►
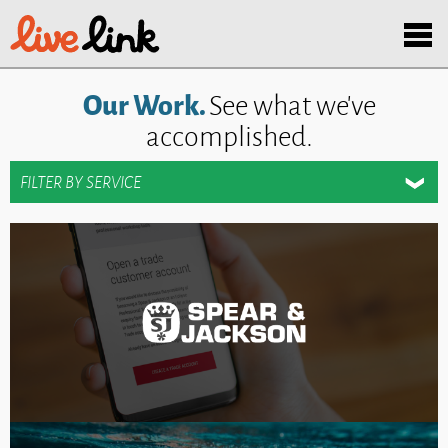
Skip to main content
Menu
Our Work.
See what we've
accomplished.
SHOW
FILTER BY SERVICE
◄
WHAT YOU NEED TO DO:
The answer must be the full listing retyped exactly, with no pictures in it.

ANSWER BOX:
Skip to main content
Menu
Our Work.
See what we've
accomplished.
SHOW
FILTER BY SERVICE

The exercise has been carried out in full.